The first for some reason reminds me of a snow globe, wonder if you shook it the numbers would move around


----------



## Thomasr (Oct 11, 2011)

i think the watch from earlier in the week should feature

445386537.jpg


----------



## hughlle (Aug 23, 2015)

To be fair I've seen some members watches that look worse than the second one :tongue:


----------



## Guest (Jan 30, 2016)

hughlle said:


> To be fair I've seen some members watches that look worse than the second one :tongue:


 there cant be many 

if you look at the dials you can see they have used stencils cut out with a craft knife, no quality control there


----------



## hughlle (Aug 23, 2015)

Bruce said:


> there cant be many
> 
> if you look at the dials you can see they have used stencils cut out with a craft knife, no quality control there


 Indeed, and yet it is still nicer than some I see that were factory designed to look as they do. But you are right, it's not many (and I'm only talking about the second link, not the first).

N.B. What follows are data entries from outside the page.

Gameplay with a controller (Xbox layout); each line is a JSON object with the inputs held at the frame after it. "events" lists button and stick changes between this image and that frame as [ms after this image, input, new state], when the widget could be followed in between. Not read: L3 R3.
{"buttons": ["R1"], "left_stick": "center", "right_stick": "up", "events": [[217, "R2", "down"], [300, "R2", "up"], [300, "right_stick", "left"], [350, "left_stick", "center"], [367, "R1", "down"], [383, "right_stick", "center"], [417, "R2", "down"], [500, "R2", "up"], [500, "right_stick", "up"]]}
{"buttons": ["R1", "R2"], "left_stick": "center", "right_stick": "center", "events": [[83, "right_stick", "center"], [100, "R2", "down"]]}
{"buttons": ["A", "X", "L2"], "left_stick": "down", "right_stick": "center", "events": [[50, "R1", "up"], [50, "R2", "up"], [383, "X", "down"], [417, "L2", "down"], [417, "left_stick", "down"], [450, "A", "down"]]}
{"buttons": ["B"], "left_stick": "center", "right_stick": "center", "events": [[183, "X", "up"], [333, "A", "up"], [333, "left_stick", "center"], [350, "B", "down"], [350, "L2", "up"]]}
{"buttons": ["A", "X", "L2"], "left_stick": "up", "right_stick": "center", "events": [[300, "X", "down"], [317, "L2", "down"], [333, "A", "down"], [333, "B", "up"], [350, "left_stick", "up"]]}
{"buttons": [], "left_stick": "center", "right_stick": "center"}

And at the end of the day, it's nothing but a bunch of watch enthusiasts opinions, just because we can't accept it, doesn't mean it wont be perfectly acceptible to someone (maybe not the price, but that isn't what the thread is about). If I was a fisherman on a trawler my watch could be covered in bird crap for lume and I wouldn't care.


----------



## fastmongrel (Aug 12, 2013)

Bruce said:


> there cant be many
> 
> if you look at the dials you can see they have used stencils cut out with a craft knife, no quality control there


 The first dial looks like its made using luminous transfers stuck on some black cardboard. Shoddy isnt a strong enough word almost feel like buying the watches taking them back to original and selling at a loss just to save them from a fate worse than shoddiness.


----------



## William_Wilson (May 21, 2007)

It's the thought that counts!

Oh wait, they're selling them. Quick revision... It's the result that counts! :laugh:

Later,
William


----------



## badgersdad (May 16, 2014)

fastmongrel said:


> The first dial looks like its made using luminous transfers stuck on some black cardboard.


 It reminds me of the 'work' my daughter produces when she can only find a very big paint brush.


----------



## fastmongrel (Aug 12, 2013)

I have found some of there early work

This is there blue phase










and this is there award winning brown phase


----------



## Guest (Jan 30, 2016)

fastmongrel said:


> I have found some of there early work
> 
> This is there blue phase
> 
> ...


 breath taking :notworthy:


----------



## William_Wilson (May 21, 2007)

Bruce said:


> breath taking :notworthy:


 In some respects, reminiscent of Vermeer's "View of Delft"!

Later,
William


----------



## Guest (Jan 30, 2016)

William_Wilson said:


> In some respects, reminiscent of Vermeer's "View of Delft"!
> 
> Later,
> William


 no no i disagree, it clearly surpasses Vermeer in all respects :yes:


----------



## Stan (Aug 7, 2003)

The area I now live in was once called "Lane Delph", due to the pottery making relationship.

That's bloody boring isn't it? :laugh:

I wonder how Vermeer would have portrayed "Lane Delph"?

I suspect some fat old men gloating and the underfed children of their underpaid employees?

Perhaps not. :wink:


----------



## William_Wilson (May 21, 2007)

Stan said:


> The area I now live in was once called "Lane Delph", due to the pottery making relationship.
> 
> That's bloody boring isn't it? :laugh:
> 
> ...


 When Vermeer was painting, every town and city was basically a dirty hole. I think it was a matter of selective viewing. :wink:

Later,
William


----------



## Stan (Aug 7, 2003)

William_Wilson said:


> When Vermeer was painting, every town and city was basically a dirty hole.
> 
> Later,
> William


 I can confirm Lane Delph was a deprived area and quite unattractive, Ansel Adams may not have not have made the place seem attractive, despite his darkroom skills. :wink:


----------



## William_Wilson (May 21, 2007)

Stan said:


> I can confirm Lane Delph was a deprived area and quite unattractive, Ansel Adams may not have not have made the place seem attractive, despite his darkroom skills. :wink:


 Dodge and burn!

Later,
William


----------



## Stan (Aug 7, 2003)

William_Wilson said:


> Dodge and burn!
> 
> Later,
> William


 Indeed he did, despite claims otherwise. :wink: :biggrin:


----------